Almost everything was working well for over 2 years until about a month ago and then it is like sticking a finger in the dike. Which device goes off line next.

I have been grabbing PCAPs from the devices, and I can’t see anything particular standing out. One change that has caused a minor improvement after reading many forums is this:

I set the Group Key Retry interval to 24 hours. This causes the encryption keys to generate less often, and some similar devices have had issues with the keys being generated too often.

It isn’t foolproof. But it has caused a slight improvement. My hosts go up and down now - instead of going down and staying down for days.

General stability of Tasmota is good - it is just the wifi disconnects causing issues.

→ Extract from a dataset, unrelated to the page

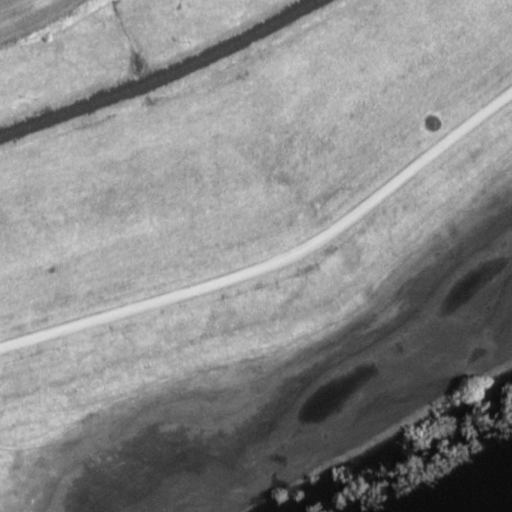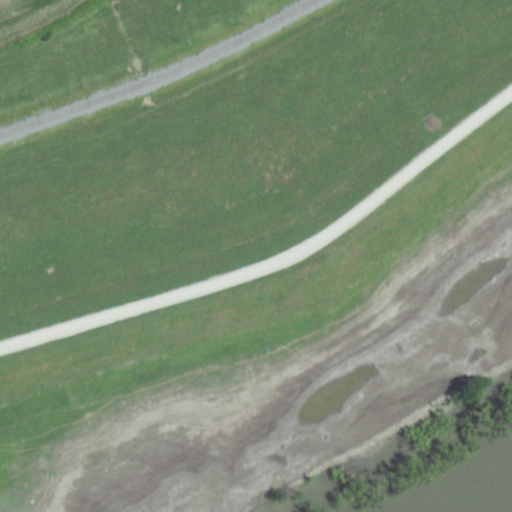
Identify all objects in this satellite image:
railway: (161, 75)
road: (284, 254)
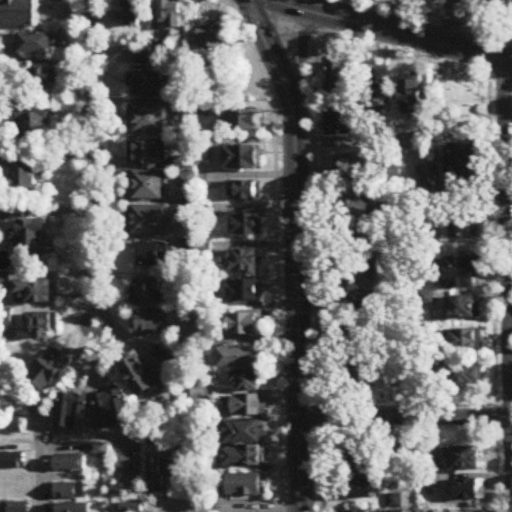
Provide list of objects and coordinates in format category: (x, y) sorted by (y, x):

More PCAP hunting I guess.

Good news is that my Tasmota devices are now stable from an OS perspective:

Bad news is that Wifi is still broken. I have migrated one of my most critical Tasmota devices over to an WT32-ETH01, so I can use Ethernet. This one never disconnects as it is hard wired.

Hi Mr_Flibble,

Are all your Tasmota devices still running stable?

I have 4 Tasmota devices where the two of them are the “Athom Smart Home Preflashed TASMOTA Wi-Fi Plug Works” (PG01V2).

While the two other Tasmota devices have been running stable all the time, the two Athoom devices restarted now and then. One of them was never online more than an hour before it restarted but the other one could run several hours before it restarted.

I have googled to find a solution and stumbled over this link

In that thread the following is mentioned:

Running TasmoAdmin all the time is not a good idea. It will result what you have seen.
TasmoAdmin is doing non stop web queries, after a while this results in a restart.
Stop TasmoAdmin

I have now tried to disable the TasmotaAdmin I had running on my Home Assistant and it seems that my two Athom devises have been running stable ever since.

I can see that you are using TasmotaAdmin as well so it could be a similar problem for you for specific devices.

Best Regards

Forsmark

I can second this.

I’ve only just started using tasmota devices, 10 Athom pre-flashed TASMOTA AU plugs. They arrived this morning. I had 2 up and running fine for about 2 hours, then I came across TasmoAdmin and started using it to set up the other 8. Since deploying them around the house they have been randomly rebooting, the longest uptime was under 17 minutes. I came across the same solution linked to by @Forsmark. I’ve turned TasmoAdmin off and my tasmota devices now have uptimes over 3 hours on each.

Sadly, I have pretty much abandoned Tasmota. With one exception - I have a hard-wired device that runs a much-needed integration to open my gate.

That system is rock solid - but this is because it is using Ethernet, and not Wi-Fi.

Most of my systems using 2.4ghz have gone sideways - running Tasmota or otherwise. Things running in the 5ghz band are fine, things running wired are fine, things running 2.4ghz are paperweights.

So, sadly, I have replaced most of my Tasmota devices with other kinds that don’t depend on Wifi.

What power supply were you using for your d1 minis? Back in the day when I started making my own “poor man sonoffs” I purchased the cheapest USB chargers. The tasmotas were driving me crazy, and I couldn’t figure out what was going on.

By accident I noticed if I used a better power supply the tasmotas worked perfectly. I am now trying to supply DC to my whole house (24 v), and use stepdown/buc converters to bring volts to 5v. As soon a I made the change my tasmota went crazy! Did a bit of research and seems since step downs use coils they create much noise.